I love my 2000 Altima so much that it has 189K miles on it and I don't want to get rid of it. Only problem is, it's at the mechanic and has been there for 7 days ... and he is having problems fixing it.

When this first started I looked in the manual to try and troubleshoot. I thought it might be the Vehicle Immobilizer System. What's happening with the LED for the "Security" button is this: now it's totally blank, when it used to always beep red, but when I turn the key to start it, it stays a steady red. The engine starts briefly, then dies in 5 seconds or so. 

I called two Nissan dealership service departments (one where the car was originally bought and one in my town) and asked them about this. Both said it cannot be the Vehicle Immobilizer System because when that engages, the car's engine will just not start at all. So I decided I'm not towing it to Nissan, but to my regular mechanic.

The first thing he tried was to change the distributor. That did not work. He says the fuel pump is fine and it's also not the catalytic converter (one of my dad's friends suggested that). The battery and its cables are good. The mechanic thought it might be that my key was not being recognized anymore and he made a new key and reprogrammed it. That did not work, although the car stayed started a little longer.

He says he thinks it is an electrical problem with the engine wiring harness. He says he has to go around the harness and try and find the bad part, but it's difficult to do so. He said if I were to take it to the dealer, they would not take the time to find this and fix it, but would suggest a whole new engine wiring harness, etc., and charge me around $4K-5K. The car itself is not even worth that much money, so that's out.

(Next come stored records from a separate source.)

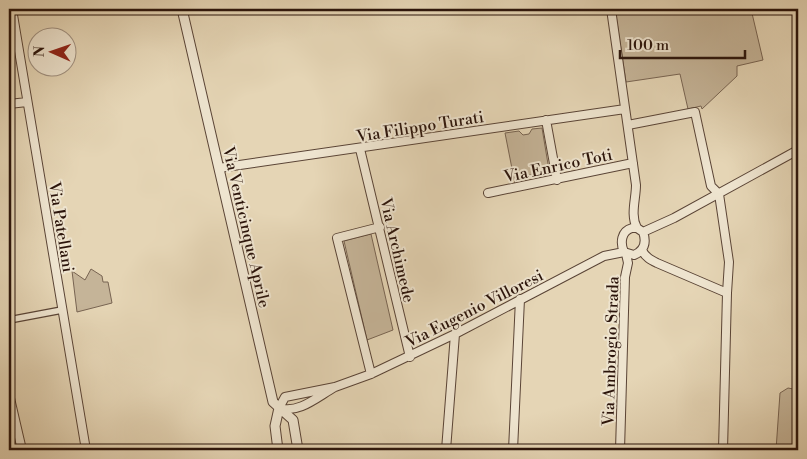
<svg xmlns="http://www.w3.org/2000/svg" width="807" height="459" viewBox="0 0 807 459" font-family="'Libre Bodoni',serif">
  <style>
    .green { fill: #c5b498; stroke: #786452 }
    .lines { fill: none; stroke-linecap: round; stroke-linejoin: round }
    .pedestrian-casing { stroke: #5a4436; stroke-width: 8 }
    .minor-casing { stroke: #5a4436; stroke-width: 10 }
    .tertiary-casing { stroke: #5a4436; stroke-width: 11 }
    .pedestrian { stroke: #eee4cf; stroke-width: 5.5 }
    .minor { stroke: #eee4cf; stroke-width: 8 }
    .tertiary { stroke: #eee4cf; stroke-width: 9 }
    .labels { text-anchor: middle; stroke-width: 4; stroke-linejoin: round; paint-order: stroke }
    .street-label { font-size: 16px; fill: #2b140b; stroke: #eee4cf }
  </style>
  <rect width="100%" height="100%" fill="#e5d5b5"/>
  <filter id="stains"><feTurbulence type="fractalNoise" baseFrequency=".004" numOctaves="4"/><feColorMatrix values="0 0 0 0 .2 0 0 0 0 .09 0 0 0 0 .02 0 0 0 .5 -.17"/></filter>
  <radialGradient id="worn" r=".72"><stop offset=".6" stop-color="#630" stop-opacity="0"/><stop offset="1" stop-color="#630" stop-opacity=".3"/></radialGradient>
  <path class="green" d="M615 9H751L763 60 737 66V76L702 109 701 106 688 109 680 74 626 82Z
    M542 128 550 176 540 178 536 174 529 175 527 182 515 184 505 133 519 131 523 135 529 134 532 129Z
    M371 234 393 330 367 340 344 241Z
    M91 269 102 276 103 282H108L112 303 77 312 72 271 85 280Z
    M788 388 798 390V450H776L780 393Z"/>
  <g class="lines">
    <g class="pedestrian-casing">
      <path id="pedestrian" d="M9 320 62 310"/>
    </g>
    <g class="minor-casing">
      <path id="minor" d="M12 9 86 450
        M611 9 636 185C636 199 630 215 637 228
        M9 104 27 102
        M546 120 557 180
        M628 125 695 112 711 186 719 194
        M360 149 410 357
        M219 168 625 109
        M488 193 633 163
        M719 194 729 262 727 293
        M632 228H637L643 232C647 243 644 251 634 255L624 252C620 243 621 231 632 228Z
        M643 232 674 218 798 150
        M642 250C645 257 651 260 657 263L727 293 723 450
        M371 374 337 238 380 227
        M335 387C317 397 299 414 279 408L285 397 335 387 371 374 455 334 604 256 624 252
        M9 394 22 450
        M446 450 455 334
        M513 450 520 299
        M620 450 625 277 628 263 626 254"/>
    </g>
    <g class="tertiary-casing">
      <path id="tertiary" d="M182 9 270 389 273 402 293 420 298 450
        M278 450 275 426 279 408"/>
    </g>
    <use href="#pedestrian" class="pedestrian"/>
    <use href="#minor" class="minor"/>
    <use href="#tertiary" class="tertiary"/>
  </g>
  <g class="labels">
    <g class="street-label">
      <text transform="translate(420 126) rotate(-9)" y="6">Via Filippo Turati</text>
      <text transform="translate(558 165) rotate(-12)" y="6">Via Enrico Toti</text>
      <text transform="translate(62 227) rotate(81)" y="6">Via Patellani</text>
      <text transform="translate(247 227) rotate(77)" y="6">Via Venticinque Aprile</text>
      <text transform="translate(398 250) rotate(77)" y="6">Via Archimede</text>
      <text transform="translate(474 308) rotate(-27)" y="6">Via Eugenio Villoresi</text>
      <text transform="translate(610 351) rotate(-88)" y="6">Via Ambrogio Strada</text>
    </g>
  </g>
  <rect width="807" height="459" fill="none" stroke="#e5d5b5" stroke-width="30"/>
  <rect x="10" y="10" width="787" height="439" fill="none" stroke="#2b140b" stroke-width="2.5"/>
  <rect x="15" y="15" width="777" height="429" fill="none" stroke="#2b140b"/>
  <g transform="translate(52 52) rotate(272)"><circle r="24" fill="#eee4cf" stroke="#a09181"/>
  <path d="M0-4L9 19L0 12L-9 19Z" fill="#8f2418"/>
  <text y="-8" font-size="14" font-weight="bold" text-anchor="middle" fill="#2b140b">N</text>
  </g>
  <path d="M620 50v8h125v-8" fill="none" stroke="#2b140b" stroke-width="2.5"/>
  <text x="627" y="50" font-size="15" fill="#2b140b" stroke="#eee4cf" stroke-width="4" paint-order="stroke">100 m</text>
  <rect width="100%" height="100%" filter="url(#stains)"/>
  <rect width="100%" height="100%" fill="url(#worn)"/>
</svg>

Does anyone have any ideas of what else it could be? My brother wants me to tow the car again to another shop where he knows someone who works there who claims to be "an electrical specialist." He called the guy and the guy said he could fix it; no problem. I really don't like to take the car away from my regular mechanic because he has been good to me. Plus I suppose I would have to pay him for the things he tried and then go pay someone else yet again.

TIA for any suggestions!


----------



## SPEEDO (Jun 9, 2003)

did anyone try to pull codes??? the sending unit (in the gas tank) has a plastic top that can crack and cause problems and the electrical connections on that top maybe damaged also... can you hear the fuel pump??


----------